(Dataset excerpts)
======

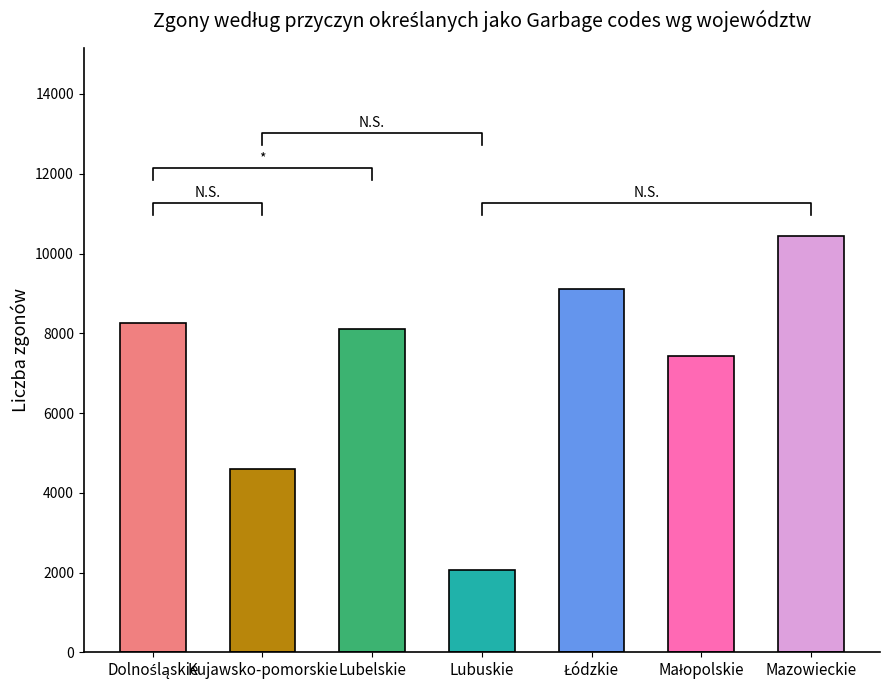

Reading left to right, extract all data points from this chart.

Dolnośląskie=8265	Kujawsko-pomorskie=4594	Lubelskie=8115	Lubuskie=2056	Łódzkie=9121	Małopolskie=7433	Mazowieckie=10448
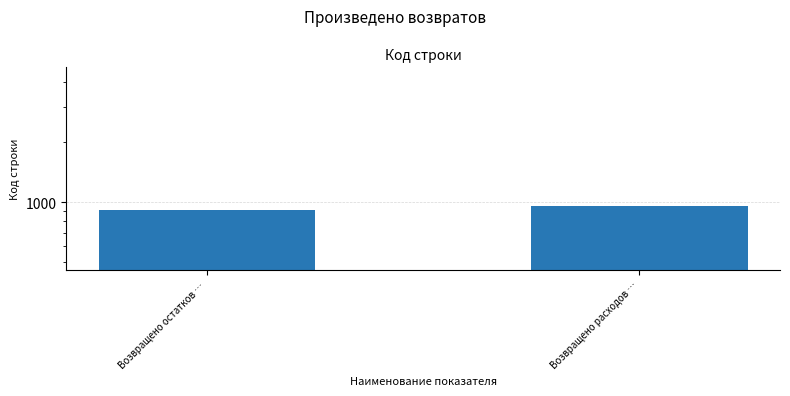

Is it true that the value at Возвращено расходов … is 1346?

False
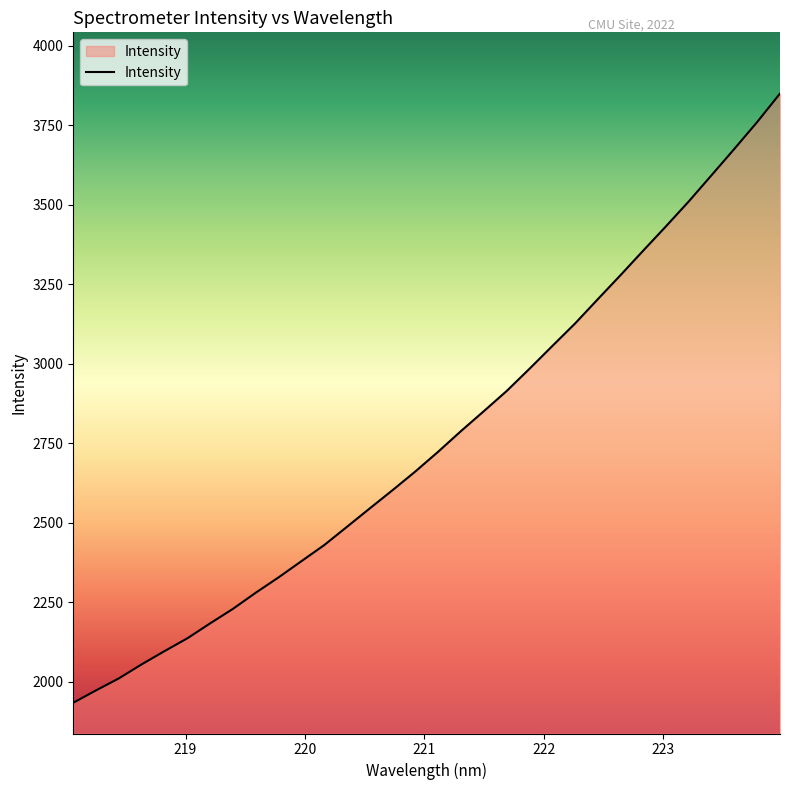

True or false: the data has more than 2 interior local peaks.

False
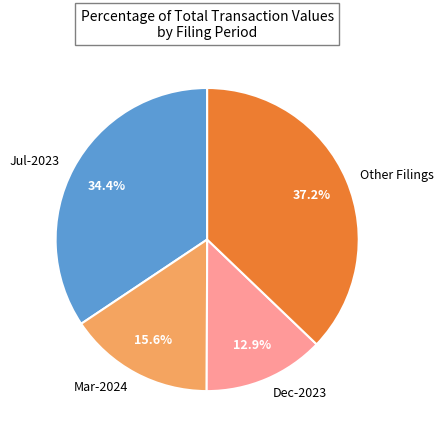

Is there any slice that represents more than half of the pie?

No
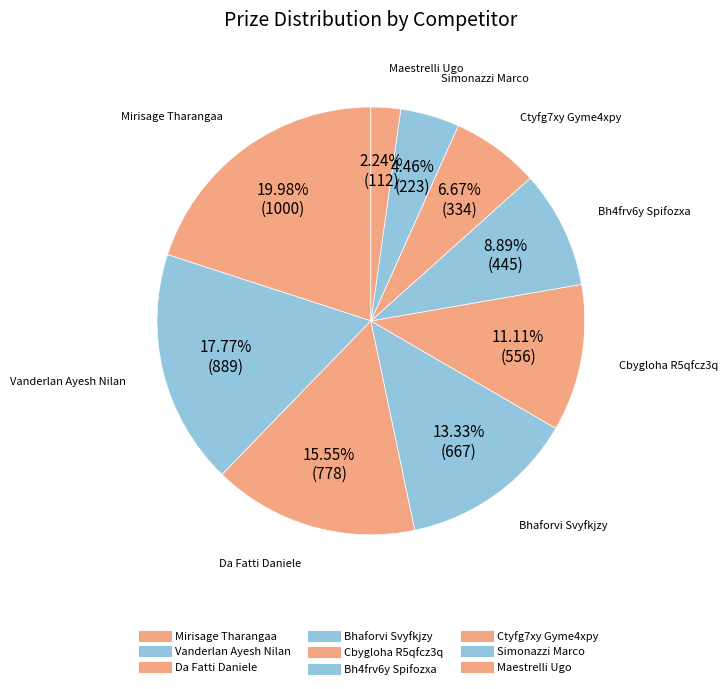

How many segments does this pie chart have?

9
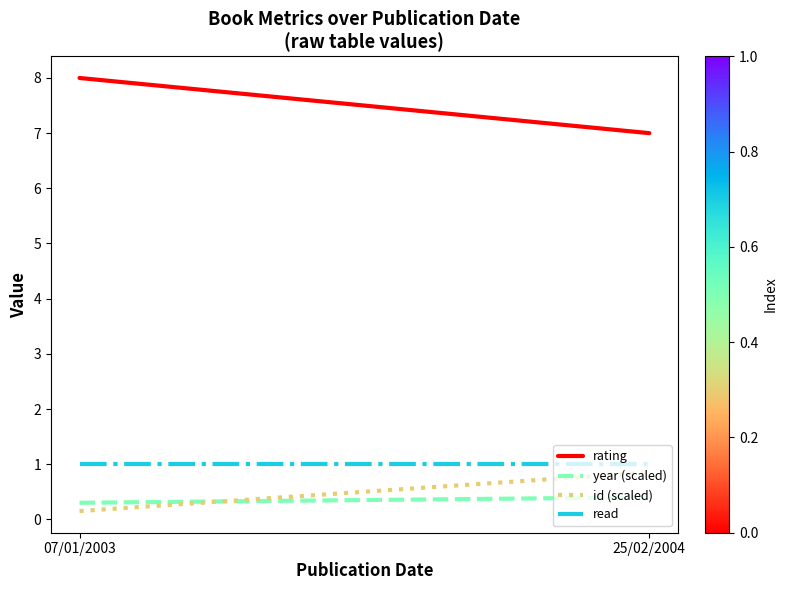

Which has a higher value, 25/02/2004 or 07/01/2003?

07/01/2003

======

**TASK PROMPT:**
Reproduce every line of the entries above word for word, without the pictures.

**REPLY TO THE TASK:**
Reading left to right, extract all data points from this chart.

Dolnośląskie=8265	Kujawsko-pomorskie=4594	Lubelskie=8115	Lubuskie=2056	Łódzkie=9121	Małopolskie=7433	Mazowieckie=10448

Is it true that the value at Возвращено расходов … is 1346?

False

True or false: the data has more than 2 interior local peaks.

False

Is there any slice that represents more than half of the pie?

No

How many segments does this pie chart have?

9

Which has a higher value, 25/02/2004 or 07/01/2003?

07/01/2003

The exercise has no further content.